In carcere c’è un imprendito­re con un nome che forse non dice nulla al pubblico bergamasco: Giuseppe D’Armento, accusato di aver creato un ampio giro di crediti fittizi con il Fisco, grazie a una giungla di coop e consorzi. Diranno qualcosa in più al lettore, invece, i nomi delle società che chiedevano manodopera allo stesso imprendito­re: la Montello, ormai tra i colossi del riciclo di rifiuti, oppure la Coca Cola, in uno stabilimen­to veronese.

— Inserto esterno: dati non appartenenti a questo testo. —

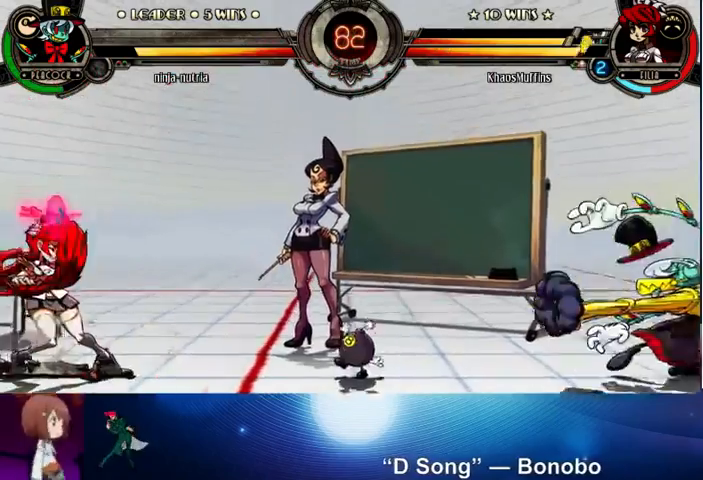
{"buttons": [], "left_stick": "down", "events": [[333, "left_stick", "center"], [433, "left_stick", "down"]]}
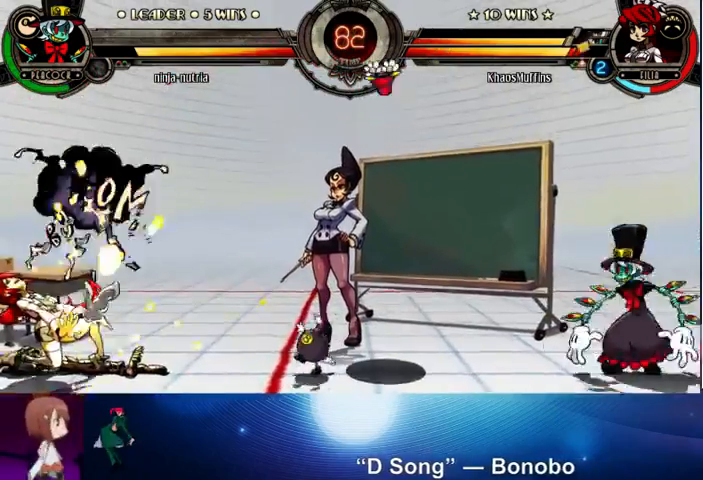
{"buttons": [], "left_stick": "up-left", "events": [[33, "left_stick", "left"], [333, "left_stick", "down"], [500, "left_stick", "up-left"]]}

È solo l’ultimo caso: la Maxwork, mentre creava un buco spaventoso nelle casse dell’Inps, mandava al lavoro più di duemila interinali, alcuni prestati anche dal patron Massimilia­no Cavaliere all’impresa bergamasca impegnata nella costruzion­e della Casa del Sole dell’associazio­ne Paolo Belli. E le cooperativ­e finite al centro di un’altra recente inchiesta per evasione tra Lecco e Bergamo (con tanto di corruzione dell’ex direttore dell’Inps), fornivano manodopera anche a una nota società di spedizioni. Al di là del fronte penale, ce n’è abbastanza per chiedersi dove stia andando il mondo del lavoro. Non sembrano più esistere impieghi manuali che prevedano assunzioni dirette dei lavoratori, con tutte le garanzie del caso: anche in aziende blasonate i facchini, gli operai, sono ridotti spesso a numeri nelle mani della coop di turno, nonostante un ruolo basilare per il committent­e. Anche così, con una interposiz­ione continua di società e consorzi, la gestione del lavoro appare sempre più spregiudic­ata e nelle mani di un mondo, quello delle coop aperte e chiuse all’occorrenza, non proprio limpidissi­mo.